Ve şimdi de Menemen'den; çocuk ve kadın hakları derneklerini kapatan, bir kereden bir şey olmaz diyen, çocuklarımıza çığlık atmayı öğretmemizi tembihleyen zihniyetinize sesleniyoruz: Biz kadınlar bu yasanın geçmesine izin vermedik, vermeyeceğiz. Şiddeti ve çocuk istismarını meşrulaştırma çabalarınızı boşa düşüreceğiz!
Şiddetiniz karşısında
çocuklar da kadınlar da susmayacaklar!
Kadınların verdiği mücadeleler sonucunda imzalanmış olan
İstanbul Sözleşmesi ile kadını koruyan 6284 sayılı yasanın uygulanmasını
istiyoruz. Nafaka hakkının gasp edilemeyeceğini, yaşam hakkını güvence altına
almak adına kadınların baskıları sonucu çıkarılmış olan 6284 nolu yasa ve
nafaka yasası içinde geçerlidir! Buradan soruyoruz ve sözleşmelere sahip
çıktığımızı bir kez daha hatırlatıyoruz. Haklarımızın takipçisi olmaya devam
edeceğiz. Şiddetiniz karşısında çocuklar da kadınlar da susmayacaklar!
Bizi kuşatmaya çalışan, nefes almamızı engellemek isteyen
erkek egemen bir sistem var. Belli ki bizden korkuyorlar. Bu korkularında
haklılar. Biz kadınlar mücadelemize devam edeceğiz. Bu mücadele şiddet olayının
öncesinde tedbir almayan, sonrasında caydırıcı cezalar uygulamayan, kadını
korumayıp erkeği yücelten adalet sisteminin çürümüşlüğüne bir cevaptır.

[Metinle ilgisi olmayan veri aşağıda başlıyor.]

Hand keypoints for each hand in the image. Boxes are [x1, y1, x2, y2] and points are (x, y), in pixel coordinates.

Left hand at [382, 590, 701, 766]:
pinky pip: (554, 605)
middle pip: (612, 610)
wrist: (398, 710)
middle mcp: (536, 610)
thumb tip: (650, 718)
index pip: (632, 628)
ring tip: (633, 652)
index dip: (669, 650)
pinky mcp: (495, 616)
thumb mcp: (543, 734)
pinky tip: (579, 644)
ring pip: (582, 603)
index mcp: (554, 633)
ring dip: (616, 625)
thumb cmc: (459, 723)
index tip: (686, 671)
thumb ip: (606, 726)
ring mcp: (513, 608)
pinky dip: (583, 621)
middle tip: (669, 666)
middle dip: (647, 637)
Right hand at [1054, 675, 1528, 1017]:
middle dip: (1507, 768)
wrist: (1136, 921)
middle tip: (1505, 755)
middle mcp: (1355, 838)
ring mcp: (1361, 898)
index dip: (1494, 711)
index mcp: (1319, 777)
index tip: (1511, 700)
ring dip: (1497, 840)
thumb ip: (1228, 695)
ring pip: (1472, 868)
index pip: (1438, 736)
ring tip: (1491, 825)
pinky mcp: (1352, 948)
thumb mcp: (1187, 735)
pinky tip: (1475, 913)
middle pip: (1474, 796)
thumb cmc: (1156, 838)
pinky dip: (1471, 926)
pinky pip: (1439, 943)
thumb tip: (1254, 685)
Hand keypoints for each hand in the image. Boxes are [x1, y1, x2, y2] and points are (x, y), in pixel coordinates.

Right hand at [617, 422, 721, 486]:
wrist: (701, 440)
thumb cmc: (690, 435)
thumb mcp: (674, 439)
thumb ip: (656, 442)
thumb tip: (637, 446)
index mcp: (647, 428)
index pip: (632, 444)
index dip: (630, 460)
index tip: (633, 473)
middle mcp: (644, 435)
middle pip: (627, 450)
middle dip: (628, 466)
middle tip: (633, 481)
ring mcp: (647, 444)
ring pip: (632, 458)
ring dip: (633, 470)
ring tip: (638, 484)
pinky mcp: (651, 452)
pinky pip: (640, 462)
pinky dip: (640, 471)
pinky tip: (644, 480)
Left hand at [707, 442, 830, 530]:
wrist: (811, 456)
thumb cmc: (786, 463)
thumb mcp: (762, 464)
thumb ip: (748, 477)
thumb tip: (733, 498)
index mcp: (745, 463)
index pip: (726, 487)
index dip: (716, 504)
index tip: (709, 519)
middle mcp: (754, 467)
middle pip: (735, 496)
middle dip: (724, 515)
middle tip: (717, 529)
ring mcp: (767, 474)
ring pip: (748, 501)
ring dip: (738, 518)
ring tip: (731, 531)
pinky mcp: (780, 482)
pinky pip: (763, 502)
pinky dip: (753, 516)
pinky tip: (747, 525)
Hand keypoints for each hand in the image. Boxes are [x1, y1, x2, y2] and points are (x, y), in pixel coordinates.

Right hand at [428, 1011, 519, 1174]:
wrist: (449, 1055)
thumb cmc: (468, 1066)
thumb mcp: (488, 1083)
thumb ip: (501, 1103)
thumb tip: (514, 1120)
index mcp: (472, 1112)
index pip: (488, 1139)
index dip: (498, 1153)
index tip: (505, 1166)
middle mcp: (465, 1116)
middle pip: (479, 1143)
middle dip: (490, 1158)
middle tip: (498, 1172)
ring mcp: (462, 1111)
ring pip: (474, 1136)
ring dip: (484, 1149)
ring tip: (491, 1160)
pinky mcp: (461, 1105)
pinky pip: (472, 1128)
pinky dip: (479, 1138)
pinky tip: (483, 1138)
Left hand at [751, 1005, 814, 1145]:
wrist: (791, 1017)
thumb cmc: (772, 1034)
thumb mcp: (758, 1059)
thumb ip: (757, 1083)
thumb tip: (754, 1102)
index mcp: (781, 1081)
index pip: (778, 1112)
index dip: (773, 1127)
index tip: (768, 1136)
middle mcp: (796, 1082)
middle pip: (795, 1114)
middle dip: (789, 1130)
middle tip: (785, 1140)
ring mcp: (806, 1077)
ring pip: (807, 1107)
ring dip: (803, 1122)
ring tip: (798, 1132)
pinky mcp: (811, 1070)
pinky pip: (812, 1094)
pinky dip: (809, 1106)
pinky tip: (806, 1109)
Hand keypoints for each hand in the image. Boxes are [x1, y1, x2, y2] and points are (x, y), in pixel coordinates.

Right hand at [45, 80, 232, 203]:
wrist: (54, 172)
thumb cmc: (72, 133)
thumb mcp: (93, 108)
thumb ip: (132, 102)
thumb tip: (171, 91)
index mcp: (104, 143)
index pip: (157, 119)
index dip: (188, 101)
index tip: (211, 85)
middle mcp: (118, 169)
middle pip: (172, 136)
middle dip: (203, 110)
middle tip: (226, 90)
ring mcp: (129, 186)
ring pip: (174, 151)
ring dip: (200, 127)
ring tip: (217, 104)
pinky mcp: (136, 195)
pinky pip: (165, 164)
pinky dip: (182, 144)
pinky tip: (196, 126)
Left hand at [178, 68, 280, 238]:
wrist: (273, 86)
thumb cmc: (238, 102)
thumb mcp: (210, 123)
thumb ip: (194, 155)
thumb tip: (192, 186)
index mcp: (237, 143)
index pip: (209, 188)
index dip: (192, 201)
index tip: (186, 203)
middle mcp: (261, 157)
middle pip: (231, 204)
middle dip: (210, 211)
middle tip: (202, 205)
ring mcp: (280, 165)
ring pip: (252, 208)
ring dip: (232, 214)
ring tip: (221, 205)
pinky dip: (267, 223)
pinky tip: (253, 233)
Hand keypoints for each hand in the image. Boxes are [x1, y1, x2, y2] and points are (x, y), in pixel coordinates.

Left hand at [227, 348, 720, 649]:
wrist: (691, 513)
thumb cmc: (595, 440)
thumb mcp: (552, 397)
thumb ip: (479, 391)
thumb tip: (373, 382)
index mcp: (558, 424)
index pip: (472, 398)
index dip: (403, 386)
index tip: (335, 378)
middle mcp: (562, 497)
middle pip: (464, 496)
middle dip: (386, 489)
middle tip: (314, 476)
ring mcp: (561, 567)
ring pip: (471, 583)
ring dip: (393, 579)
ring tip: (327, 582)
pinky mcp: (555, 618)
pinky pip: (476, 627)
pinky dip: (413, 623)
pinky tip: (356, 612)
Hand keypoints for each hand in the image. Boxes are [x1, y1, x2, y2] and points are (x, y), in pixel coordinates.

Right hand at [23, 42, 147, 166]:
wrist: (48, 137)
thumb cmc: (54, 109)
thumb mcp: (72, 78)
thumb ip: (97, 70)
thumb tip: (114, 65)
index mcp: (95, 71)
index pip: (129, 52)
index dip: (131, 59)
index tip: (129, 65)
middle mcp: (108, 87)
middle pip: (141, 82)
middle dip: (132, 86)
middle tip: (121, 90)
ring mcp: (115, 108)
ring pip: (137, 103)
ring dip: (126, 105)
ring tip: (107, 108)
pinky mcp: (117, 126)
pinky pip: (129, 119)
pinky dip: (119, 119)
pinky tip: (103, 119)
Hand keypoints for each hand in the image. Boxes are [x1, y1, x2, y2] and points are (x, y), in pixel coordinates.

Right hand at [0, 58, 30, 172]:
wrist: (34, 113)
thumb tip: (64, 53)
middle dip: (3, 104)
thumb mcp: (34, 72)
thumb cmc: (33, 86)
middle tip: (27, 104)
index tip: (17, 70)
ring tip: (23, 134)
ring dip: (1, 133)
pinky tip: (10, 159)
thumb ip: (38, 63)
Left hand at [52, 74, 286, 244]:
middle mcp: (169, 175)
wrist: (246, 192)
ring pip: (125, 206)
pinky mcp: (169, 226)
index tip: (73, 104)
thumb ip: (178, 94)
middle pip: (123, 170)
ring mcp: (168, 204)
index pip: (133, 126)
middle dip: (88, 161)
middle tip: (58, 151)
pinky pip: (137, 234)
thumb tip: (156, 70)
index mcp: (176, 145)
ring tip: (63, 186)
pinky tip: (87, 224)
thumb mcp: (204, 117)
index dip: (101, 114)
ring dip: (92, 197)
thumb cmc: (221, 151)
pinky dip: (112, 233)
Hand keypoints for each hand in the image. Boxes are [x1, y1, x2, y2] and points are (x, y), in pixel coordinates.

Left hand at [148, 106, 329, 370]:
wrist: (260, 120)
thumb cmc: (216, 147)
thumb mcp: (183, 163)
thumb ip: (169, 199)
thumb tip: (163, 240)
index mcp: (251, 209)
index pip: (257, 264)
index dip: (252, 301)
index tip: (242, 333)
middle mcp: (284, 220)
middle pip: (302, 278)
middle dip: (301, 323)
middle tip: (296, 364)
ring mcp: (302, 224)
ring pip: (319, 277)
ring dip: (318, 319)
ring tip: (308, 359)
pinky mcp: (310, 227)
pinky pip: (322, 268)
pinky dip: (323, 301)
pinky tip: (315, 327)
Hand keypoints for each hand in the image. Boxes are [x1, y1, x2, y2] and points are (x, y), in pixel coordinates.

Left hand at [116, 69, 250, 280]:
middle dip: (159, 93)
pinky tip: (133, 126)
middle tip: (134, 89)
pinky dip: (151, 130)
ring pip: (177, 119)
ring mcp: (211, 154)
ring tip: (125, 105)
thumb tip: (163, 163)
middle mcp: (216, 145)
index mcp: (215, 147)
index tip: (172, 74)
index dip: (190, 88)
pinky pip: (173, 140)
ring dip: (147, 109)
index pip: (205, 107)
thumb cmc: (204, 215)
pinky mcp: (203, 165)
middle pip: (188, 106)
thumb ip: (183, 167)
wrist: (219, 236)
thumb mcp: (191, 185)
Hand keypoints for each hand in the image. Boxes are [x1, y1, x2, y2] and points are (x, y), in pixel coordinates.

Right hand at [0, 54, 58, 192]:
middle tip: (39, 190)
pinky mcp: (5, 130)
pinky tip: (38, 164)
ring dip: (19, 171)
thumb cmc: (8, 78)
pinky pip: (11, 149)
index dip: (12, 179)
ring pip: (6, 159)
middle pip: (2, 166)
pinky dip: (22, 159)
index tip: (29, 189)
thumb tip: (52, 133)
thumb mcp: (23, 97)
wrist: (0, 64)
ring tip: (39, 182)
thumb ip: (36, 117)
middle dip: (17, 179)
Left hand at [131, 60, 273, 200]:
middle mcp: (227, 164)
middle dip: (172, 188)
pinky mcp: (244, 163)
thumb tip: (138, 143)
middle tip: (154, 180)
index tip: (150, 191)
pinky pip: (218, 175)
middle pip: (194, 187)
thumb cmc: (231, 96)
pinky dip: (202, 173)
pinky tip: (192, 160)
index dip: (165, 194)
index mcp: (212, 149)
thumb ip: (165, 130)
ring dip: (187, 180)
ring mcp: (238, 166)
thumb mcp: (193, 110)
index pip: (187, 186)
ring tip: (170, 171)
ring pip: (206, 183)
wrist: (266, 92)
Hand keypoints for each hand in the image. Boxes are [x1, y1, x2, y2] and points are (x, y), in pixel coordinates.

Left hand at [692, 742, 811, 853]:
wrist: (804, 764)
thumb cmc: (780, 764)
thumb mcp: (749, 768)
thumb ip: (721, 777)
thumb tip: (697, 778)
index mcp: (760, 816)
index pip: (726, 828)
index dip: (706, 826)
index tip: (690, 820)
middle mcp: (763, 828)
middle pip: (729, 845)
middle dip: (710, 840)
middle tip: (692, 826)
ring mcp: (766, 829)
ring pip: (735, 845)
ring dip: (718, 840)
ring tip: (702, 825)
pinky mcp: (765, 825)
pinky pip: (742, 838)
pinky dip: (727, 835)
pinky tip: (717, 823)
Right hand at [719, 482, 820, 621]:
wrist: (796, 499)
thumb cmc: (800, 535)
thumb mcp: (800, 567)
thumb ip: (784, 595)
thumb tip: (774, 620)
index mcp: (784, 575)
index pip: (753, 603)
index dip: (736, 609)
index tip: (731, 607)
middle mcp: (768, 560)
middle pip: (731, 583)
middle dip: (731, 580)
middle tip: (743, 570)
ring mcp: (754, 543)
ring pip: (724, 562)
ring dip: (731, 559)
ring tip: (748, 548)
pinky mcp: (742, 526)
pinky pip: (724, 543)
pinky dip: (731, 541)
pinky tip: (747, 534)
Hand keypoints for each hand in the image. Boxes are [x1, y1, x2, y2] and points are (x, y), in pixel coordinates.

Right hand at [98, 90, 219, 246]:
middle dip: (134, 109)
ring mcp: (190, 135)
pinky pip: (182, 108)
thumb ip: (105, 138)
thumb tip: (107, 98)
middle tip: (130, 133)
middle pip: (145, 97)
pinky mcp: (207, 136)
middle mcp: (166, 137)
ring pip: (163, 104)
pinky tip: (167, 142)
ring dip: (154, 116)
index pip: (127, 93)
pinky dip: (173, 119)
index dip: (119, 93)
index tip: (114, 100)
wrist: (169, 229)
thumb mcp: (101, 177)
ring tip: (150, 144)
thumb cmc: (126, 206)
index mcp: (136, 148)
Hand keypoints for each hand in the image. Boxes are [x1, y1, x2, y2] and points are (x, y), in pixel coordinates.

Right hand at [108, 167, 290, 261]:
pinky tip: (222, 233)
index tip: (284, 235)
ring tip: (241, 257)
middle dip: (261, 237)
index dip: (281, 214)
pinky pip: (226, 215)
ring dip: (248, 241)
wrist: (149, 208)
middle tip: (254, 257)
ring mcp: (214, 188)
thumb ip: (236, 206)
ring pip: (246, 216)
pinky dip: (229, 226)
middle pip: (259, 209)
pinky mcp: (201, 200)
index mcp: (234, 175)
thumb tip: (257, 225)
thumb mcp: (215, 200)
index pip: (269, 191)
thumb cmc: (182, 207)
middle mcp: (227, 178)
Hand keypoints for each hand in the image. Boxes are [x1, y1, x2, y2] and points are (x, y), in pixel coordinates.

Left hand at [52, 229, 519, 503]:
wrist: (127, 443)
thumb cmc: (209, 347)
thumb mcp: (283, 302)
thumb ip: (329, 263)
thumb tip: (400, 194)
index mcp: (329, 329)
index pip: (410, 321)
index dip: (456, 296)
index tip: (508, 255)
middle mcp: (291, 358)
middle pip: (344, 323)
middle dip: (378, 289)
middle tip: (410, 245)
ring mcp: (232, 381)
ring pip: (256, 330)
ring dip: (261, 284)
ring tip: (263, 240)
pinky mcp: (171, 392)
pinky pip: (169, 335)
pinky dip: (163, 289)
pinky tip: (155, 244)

Karanlığı kadınlar aydınlatacak, umudu kadınlar yeşertecek. Kadınların inat ve
cüreti kelebeklerin hala çırpan kanatlarında hayat bulacak. Bizler biliyoruz ki
bu şiddet ve zorbalık üzerine inşa edilmiş bu adaletsiz sistemi ancak kadınlar
yıkabilir. Mirabel kardeşlerden aldığımız güçle sokaklarda olmaya, adalet,
barış ve eşitlik taleplerimizi dile getirmeye devam edeceğiz! Bu erkek egemen baskı
ve korku rejimiyle tarihsel kazanımlarımıza, emeğimize, örgütlülüğümüze,
eşitlik ve özgürlük mücadelemize ket vuracaklarını zannedenlere buradan bir kez
daha sesleniyoruz: Haklarımızdan, örgütlülüğümüzden ve alanlardan
çekilmeyeceğiz! Yaşasın kadın dayanışması!”
Başkan Aksoy’dan
kadınlara örgütlenme çağrısı
Basın açıklamasından sonra bir konuşma yapan Başkan Serdar Aksoy, kadınların yan yana gelerek örgütsel bir şekilde mücadele etmelerinin önemine vurgu yaptı. “Kadına Şiddete Hayır” diyen Aksoy, “Bugün özel ve önemli bir gün. Bir yıl içerisinde cinayete kurban gitmiş kadınların sayısı 300. Yani neredeyse günde bir kadın cinayete kurban gitmiş. İstismar, mobbing, taciz, şiddet suçları gibi olaylar bu rakamlara yansıtılmıyor bile. Bu bir toplumsal travmadır. İnsan eşine, annesine, karısına bunu nasıl yapabilir? Her kadın anne, abla, kardeş, eş olmadan önce bu toplumun bireyleridir. Kadınların üzerinde sürekli toplumsal bir baskı oluşturuyor. Saçın neden açık, eteğin neden kısa gibi. Erkekler üzerinden böyle bir baskı yok. Eğer erkek bireyse, kadın bireyse bir kadının ne giyeceğine karar verme hakkı kimsede değildir. Ne üniversitede, ne kamuda, ne de sosyal alanda kimsenin buna karışması doğru değildir” dedi. Kadınların yan yana gelip örgütlenmesi gerektiğine vurgu yapan Başkan Aksoy, “Ancak bu şekilde erkek egemenliğine karşı güç oluşturulabilir. Toplumsal şiddetin önüne geçmenin yolu, kadının birey olarak toplumsal, ekonomik, sosyal hayatta var olmasını gerektiriyor. Eğer bu gerçekleşirse Gazi Mustafa Kemal Atatürk’ün her zaman sözünü ettiği çağdaş medeniyetler seviyesine ulaşmış oluruz” açıklamasını yaptı. Aksoy sözlerini “Kadına şiddete hayır, şiddette hayır” diyerek tamamladı.